Authors: O'Neill CB, O'Neill JP, Atoria CL, Baxi SS, Henman MC, Ganly I, Elkin EB
Title: Treatment complications and survival in advanced laryngeal cancer: a population-based analysis.
Journal: Laryngoscope 124(12):2707-13
Date: 2014 Dec
Abstract: OBJECTIVES/HYPOTHESIS: Primary curative treatment of advanced laryngeal cancer may include surgery or chemoradiation, although recommendations vary and both are associated with complications. We evaluated predictors and trends in the use of these modalities and compared rates of complications and overall survival in a population-based cohort of older adults. STUDY DESIGN: Retrospective population-based cohort study. METHODS: Using Surveillance Epidemiology and End Results (SEER) cancer registry data linked with Medicare claims, we identified patients over 65 with advanced laryngeal cancer diagnosed 1999 to 2007 who had total laryngectomy (TL) or chemoradiation (CTRT) within 6 months following diagnosis. We identified complications and estimated the impact of treatment on overall survival, using propensity score methods. RESULTS: The proportion of patients receiving TL declined from 74% in 1999 to 26% in 2007 (P < 0.0001). Almost 20% of the CTRT patients had a tracheostomy following treatment, and 57% had a feeding tube.
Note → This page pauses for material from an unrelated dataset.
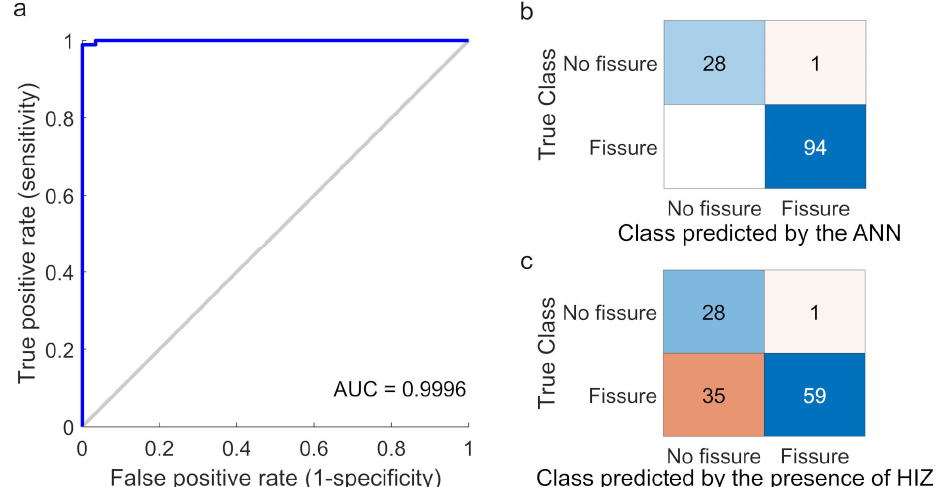
Figure 3. ( a ) Receiver operating characteristic (ROC) by logistic regression. Area under curve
TL was associated with an 18% lower risk of death, adjusting for patient and disease characteristics. The benefit of TL was greatest in patients with the highest propensity to receive surgery. CONCLUSION: TL remains an important treatment option in well selected older patients. However, treatment selection is complex; and factors such as functional status, patient preference, surgeon expertise, and post-treatment support services should play a role in treatment decisions. LEVEL OF EVIDENCE: 2b. Laryngoscope, 124:2707-2713, 2014.